-- TEXT follows --
Lemarchand and Mitchell agree that state-society boundaries

should not be treated as a given but rather as problematic

(Lemarchand, 1992, p. 180).

While I agree to some extent with Mitchell when he

states that the boundary between the state and society

appears "porous, and mobile" (Mitchell, 1991, p. 77), I do

find that the effort to distinguish government (part of the

state) from society is analytically useful and justified in

order to determine whether policy is made by government

agents or in order to determine whether "societal" agents

play an important role in policy-making. Also, there is the

possibility that government and society cooperate with other

state actors, such as the bureaucracy in making policy. The

reason I think Mitchell and others believe the boundary is

not clear between state and society is because, until now,

the definition of the state has been so ill-defined and


Both Lemarchand and Hayward suggest that the proponents

of a dichotomy between state and society neglect the

phenomena of clientelistic relationships. Hayward says, "it

ignores the existence of a complex network of sectoral

clientelistic relationships between relatively autonomous

'segments of the state,' particular sub-governments or

public agencies, on the one hand, and the societal sectional

interest groups whose activities they seek to regulate on

the other" (Hayward, 1991, p. 382). Both acknowledge that

what can be observed are clientelistic links between public

and private actors in the policy process, whose informal

relationships are important to the way in which formal

arrangements work (Hayward, 1991, p. 382). Lemarchand and

Hayward, however, differ on one major point. Lemarchand

views the public/private relationship as "segmented,

syncretistic, and fluid" (Lemarchand, 1992, p. 190);

whereas, Hayward views the relationship between public and

private as stable. This difference may be due to the fact

that Lemarchand's studies have centered on African societies

which have more loose and segmented relationships with the

government than the more highly structured and stable

(similar to corporatist) relationships which Hayward finds

in France and Europe.
-- TEXT concluded --
INSTRUCTIONS FOR THE TASK
For each statement below, answer yes or no to show whether it agrees with the passage on state-society boundaries, and quote the passage's words that decide it.
1. Hayward regards the relationship between public and private as stable.
2. Lemarchand's studies have centered on European societies.
3. The author agrees completely with Mitchell about the boundary between the state and society.
The material that comes next has no connection to the text.
-- GIVEN RECORDS follows --
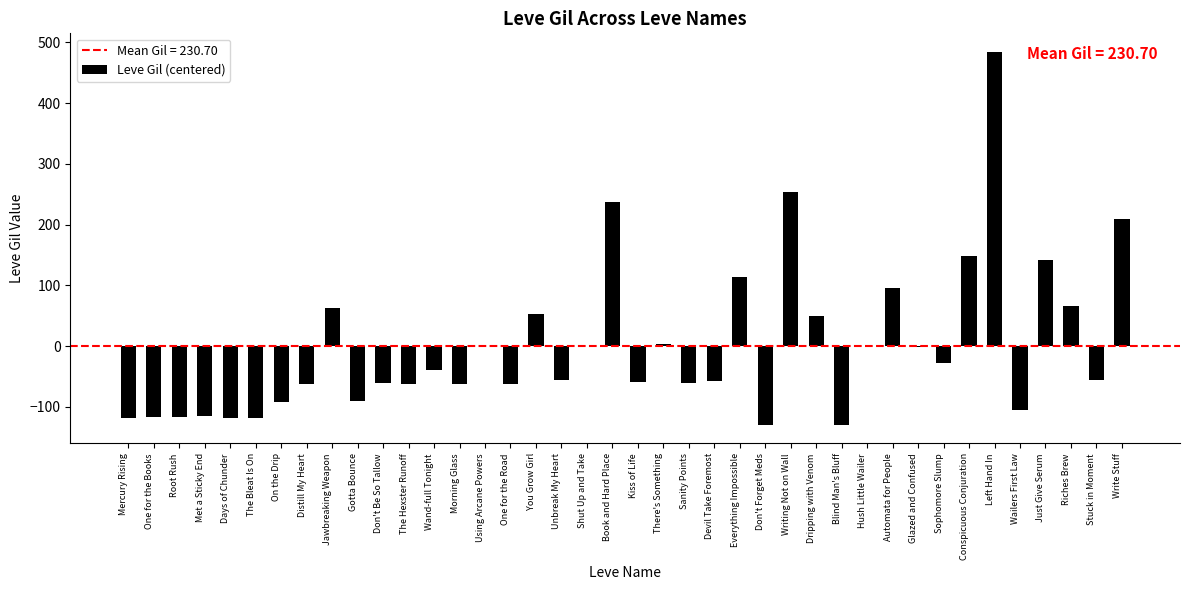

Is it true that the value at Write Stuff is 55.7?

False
-- GIVEN RECORDS concluded --
-- GIVEN RECORDS follows --
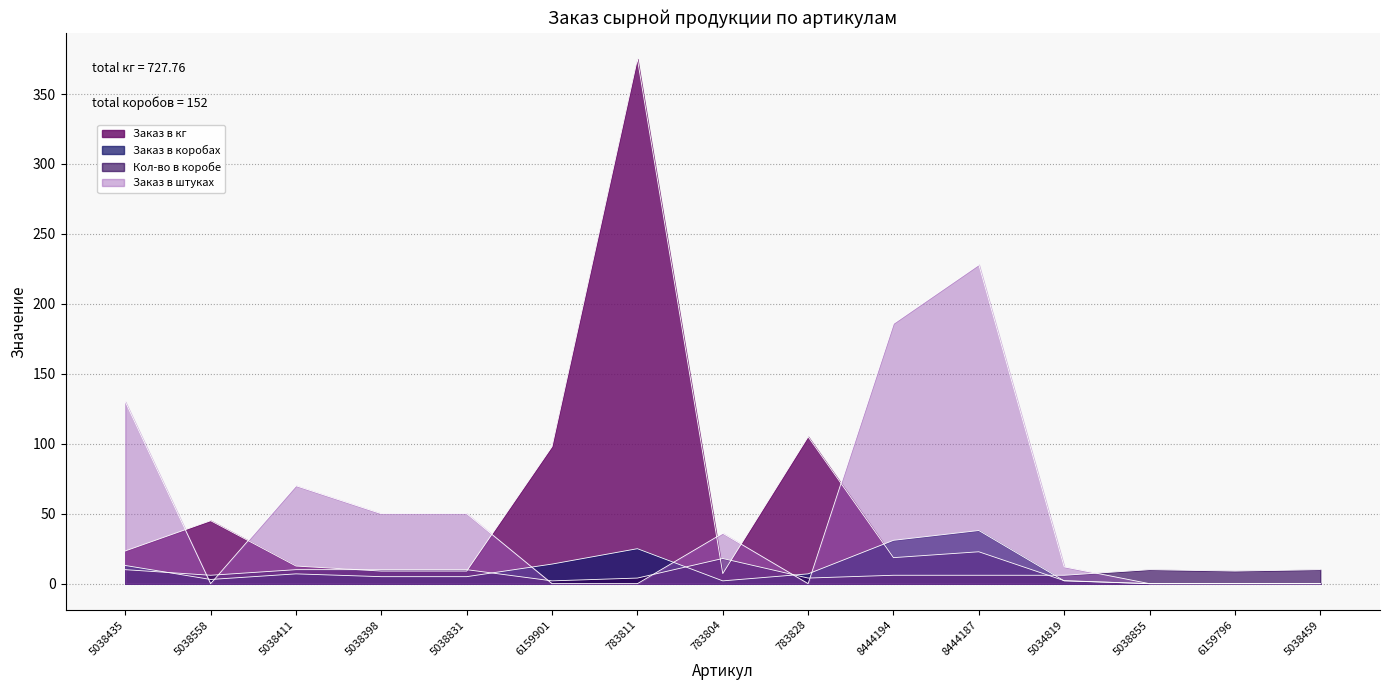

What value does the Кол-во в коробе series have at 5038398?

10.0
-- GIVEN RECORDS concluded --
TASK RESULT
1. Yes: "Hayward views the relationship between public and private as stable."
2. No: "Lemarchand's studies have centered on African societies"
3. No: "While I agree to some extent with Mitchell"